Pretrained ESM-2 models encode protein sequences into dense vector representations. Residue embeddings capture per-position structural and functional information. ESMFold predicts 3D protein structures from single sequences without alignments. Contact prediction maps identify residue pairs that are spatially close in the folded protein.

How to Use It?

Basic Usage

import torch
import esm

model, alphabet = esm.pretrained.esm2_t33_650M_UR50D()
batch_converter = alphabet.get_batch_converter()
model.eval()

data = [
    ("protein1", "MKTVRQERLKSIVRILERSKEPVSGAQ"),
    ("protein2", "KALTARQQEVFDLIRDHISQTGMPPTRA")]
batch_labels, batch_strs, batch_tokens = (
    batch_converter(data))

with torch.no_grad():
    results = model(
        batch_tokens,
        repr_layers=[33],
        return_contacts=True)

embeddings = results["representations"][33]
print(f"Shape: {embeddings.shape}")

seq_emb = embeddings[:, 1:-1].mean(dim=1)
print(f"Seq embedding: {seq_emb.shape}")

Real-World Examples

import torch
import esm

class ProteinEmbedder:
    def __init__(self, model_name: str
                 = "esm2_t33_650M_UR50D"):
        self.model, self.alphabet = (
            getattr(esm.pretrained, model_name)())
        self.converter = (
            self.alphabet.get_batch_converter())
        self.model.eval()

    def embed(self, sequences: list[tuple]
              ) -> dict:
        labels, strs, tokens = (
            self.converter(sequences))
        with torch.no_grad():
            out = self.model(
                tokens, repr_layers=[33],
                return_contacts=True)
        reps = out["representations"][33]
        contacts = out["contacts"]
        results = {}
        for i, (name, seq) in enumerate(
                sequences):
            length = len(seq)
            results[name] = {
                "residue_emb": reps[
                    i, 1:length+1],
                "seq_emb": reps[
                    i, 1:length+1].mean(dim=0),
                "contacts": contacts[
                    i, :length, :length]}
        return results

embedder = ProteinEmbedder()
seqs = [("lysozyme", "MKALIVLGL"),
        ("insulin", "MALWMRLLPL")]
embs = embedder.embed(seqs)
for name, data in embs.items():
    print(f"{name}: {data['seq_emb'].shape}")

Advanced Tips

Choose ESM model size based on the trade-off between embedding quality and compute resources available. Use GPU inference for batch processing large protein datasets to achieve acceptable throughput. Extract embeddings from multiple representation layers and concatenate them for richer feature vectors in downstream models.

When to Use It?

Use Cases

Build a protein function predictor that classifies enzyme activity from ESM embeddings. Create a variant effect predictor that scores mutations using embedding distance from wildtype. Implement a protein search engine that finds functionally similar proteins using embedding similarity.

Related Topics

Protein language models, sequence embeddings, protein structure prediction, computational biology, and protein engineering.

Important Notes

Requirements

Python with PyTorch and the esm package installed. GPU recommended for inference with large models. Sufficient memory for model weights and batch embedding computation. Protein sequences in FASTA format for batch processing input.

Usage Recommendations

Do: use mean pooling over residue embeddings for sequence-level representations. Select the appropriate model size for your compute budget and accuracy requirements. Process sequences in batches for efficient GPU utilization.

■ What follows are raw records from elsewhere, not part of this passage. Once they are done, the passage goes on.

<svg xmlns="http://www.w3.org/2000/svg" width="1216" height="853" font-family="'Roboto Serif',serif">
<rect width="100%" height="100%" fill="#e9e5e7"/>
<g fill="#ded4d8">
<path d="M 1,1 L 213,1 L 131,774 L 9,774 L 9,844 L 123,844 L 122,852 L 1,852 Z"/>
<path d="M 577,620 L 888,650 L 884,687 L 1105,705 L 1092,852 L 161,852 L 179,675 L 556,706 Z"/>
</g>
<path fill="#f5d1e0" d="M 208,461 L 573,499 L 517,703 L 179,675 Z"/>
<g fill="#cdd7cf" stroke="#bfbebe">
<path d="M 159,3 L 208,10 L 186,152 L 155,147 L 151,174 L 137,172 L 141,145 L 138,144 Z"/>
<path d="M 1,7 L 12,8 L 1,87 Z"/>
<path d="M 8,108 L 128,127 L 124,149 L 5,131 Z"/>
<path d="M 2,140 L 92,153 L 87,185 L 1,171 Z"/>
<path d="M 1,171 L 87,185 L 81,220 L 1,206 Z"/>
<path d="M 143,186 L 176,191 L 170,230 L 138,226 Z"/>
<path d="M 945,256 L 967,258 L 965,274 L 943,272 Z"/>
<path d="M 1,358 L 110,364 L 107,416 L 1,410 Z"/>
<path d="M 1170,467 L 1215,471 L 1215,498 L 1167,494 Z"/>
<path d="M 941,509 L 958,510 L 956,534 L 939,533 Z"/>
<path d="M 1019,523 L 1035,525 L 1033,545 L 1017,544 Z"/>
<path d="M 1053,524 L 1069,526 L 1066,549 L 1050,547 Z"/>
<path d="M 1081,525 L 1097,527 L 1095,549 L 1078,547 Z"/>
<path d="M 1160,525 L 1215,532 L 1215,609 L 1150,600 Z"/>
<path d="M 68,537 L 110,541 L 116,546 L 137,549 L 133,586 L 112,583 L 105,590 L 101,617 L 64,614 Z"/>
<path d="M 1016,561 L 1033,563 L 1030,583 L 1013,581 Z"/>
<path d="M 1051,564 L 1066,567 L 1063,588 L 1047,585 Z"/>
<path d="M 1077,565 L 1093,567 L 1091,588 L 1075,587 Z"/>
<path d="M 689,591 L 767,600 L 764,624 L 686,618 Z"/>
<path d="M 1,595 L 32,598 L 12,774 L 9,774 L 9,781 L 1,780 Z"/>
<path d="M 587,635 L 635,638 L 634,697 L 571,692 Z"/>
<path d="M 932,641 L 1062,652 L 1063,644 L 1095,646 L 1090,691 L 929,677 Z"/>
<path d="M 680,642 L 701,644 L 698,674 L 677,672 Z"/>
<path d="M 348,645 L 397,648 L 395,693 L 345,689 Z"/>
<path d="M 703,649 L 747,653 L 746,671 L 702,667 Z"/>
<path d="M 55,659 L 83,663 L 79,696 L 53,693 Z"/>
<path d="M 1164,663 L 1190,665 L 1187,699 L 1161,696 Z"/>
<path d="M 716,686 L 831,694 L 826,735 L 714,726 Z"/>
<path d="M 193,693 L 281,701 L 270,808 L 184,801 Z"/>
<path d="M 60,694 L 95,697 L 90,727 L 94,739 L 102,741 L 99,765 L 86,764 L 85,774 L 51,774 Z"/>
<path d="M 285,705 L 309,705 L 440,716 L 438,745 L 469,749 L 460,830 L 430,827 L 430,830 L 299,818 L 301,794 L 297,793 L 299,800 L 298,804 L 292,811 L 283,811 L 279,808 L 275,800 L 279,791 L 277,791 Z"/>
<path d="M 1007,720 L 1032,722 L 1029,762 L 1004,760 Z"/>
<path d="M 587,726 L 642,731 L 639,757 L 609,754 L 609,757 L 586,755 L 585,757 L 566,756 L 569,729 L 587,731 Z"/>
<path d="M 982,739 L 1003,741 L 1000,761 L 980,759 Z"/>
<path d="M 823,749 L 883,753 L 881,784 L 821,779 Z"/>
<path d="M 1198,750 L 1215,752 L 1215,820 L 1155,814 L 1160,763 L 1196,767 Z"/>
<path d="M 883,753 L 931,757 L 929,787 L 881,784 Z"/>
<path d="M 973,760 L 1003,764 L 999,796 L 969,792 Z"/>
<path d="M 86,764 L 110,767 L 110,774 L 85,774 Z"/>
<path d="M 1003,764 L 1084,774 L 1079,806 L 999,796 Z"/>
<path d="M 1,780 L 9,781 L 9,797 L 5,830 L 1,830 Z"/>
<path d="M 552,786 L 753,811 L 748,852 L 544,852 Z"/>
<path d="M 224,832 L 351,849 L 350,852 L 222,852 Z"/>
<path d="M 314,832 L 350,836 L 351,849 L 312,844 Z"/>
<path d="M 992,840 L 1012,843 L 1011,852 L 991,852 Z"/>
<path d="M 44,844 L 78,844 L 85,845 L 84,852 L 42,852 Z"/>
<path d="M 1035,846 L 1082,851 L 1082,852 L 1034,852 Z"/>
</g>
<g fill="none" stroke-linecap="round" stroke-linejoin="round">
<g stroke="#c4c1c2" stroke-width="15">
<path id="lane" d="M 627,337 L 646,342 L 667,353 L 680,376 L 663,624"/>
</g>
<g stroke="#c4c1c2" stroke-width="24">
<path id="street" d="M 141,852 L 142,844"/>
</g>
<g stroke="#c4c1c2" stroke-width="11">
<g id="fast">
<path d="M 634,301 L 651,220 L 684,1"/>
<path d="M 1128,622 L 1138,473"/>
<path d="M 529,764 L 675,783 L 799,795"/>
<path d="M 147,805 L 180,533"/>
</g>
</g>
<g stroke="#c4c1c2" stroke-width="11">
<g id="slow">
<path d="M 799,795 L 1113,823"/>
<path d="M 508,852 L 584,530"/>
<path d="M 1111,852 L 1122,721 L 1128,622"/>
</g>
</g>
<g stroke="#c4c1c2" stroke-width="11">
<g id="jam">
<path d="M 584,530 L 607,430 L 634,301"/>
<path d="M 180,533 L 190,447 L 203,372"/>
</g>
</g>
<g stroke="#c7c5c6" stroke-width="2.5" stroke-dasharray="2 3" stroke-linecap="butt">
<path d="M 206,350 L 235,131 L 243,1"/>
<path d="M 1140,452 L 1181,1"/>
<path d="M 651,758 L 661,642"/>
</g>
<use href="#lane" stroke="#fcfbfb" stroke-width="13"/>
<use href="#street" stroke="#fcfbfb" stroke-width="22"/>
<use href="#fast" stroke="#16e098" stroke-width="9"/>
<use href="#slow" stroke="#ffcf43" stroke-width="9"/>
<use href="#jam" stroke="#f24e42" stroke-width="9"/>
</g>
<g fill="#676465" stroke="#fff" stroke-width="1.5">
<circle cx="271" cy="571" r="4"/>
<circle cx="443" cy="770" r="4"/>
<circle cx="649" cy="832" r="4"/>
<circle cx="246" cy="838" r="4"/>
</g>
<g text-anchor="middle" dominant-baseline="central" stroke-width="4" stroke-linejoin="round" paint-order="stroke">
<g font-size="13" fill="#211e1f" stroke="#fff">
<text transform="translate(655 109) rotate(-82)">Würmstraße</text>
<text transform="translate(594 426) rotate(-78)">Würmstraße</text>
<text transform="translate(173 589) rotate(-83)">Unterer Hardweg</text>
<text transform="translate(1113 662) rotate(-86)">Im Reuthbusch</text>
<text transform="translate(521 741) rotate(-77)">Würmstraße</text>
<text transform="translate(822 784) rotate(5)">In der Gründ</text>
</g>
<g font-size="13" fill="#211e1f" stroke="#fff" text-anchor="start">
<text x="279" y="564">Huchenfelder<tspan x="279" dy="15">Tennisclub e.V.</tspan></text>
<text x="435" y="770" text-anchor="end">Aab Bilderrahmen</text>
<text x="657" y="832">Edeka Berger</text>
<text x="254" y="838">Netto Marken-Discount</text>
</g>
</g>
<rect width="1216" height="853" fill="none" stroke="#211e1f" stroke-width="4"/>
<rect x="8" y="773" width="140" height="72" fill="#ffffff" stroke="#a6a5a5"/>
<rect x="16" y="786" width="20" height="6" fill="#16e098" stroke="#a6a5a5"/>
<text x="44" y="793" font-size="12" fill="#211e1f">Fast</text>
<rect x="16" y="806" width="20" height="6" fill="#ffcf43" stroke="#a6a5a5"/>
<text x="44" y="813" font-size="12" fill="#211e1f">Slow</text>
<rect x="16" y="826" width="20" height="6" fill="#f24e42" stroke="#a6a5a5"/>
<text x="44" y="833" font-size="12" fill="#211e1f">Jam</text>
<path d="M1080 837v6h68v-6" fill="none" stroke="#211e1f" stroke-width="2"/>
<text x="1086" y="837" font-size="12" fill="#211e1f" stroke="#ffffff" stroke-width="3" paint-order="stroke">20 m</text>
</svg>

Don't: pass sequences longer than the model maximum context length without truncation. Use the largest model when a smaller variant provides sufficient accuracy for the task. Ignore memory constraints when batching many long protein sequences together.

Limitations

Large ESM models require significant GPU memory for inference. Embedding quality depends on the model having seen similar sequences during pretraining. ESMFold structure predictions are less accurate than AlphaFold for proteins with available homologs. Contact map predictions from smaller models may miss long-range interactions that larger models capture. Embeddings are trained on natural protein sequences and may not generalize well to synthetic or highly engineered proteins.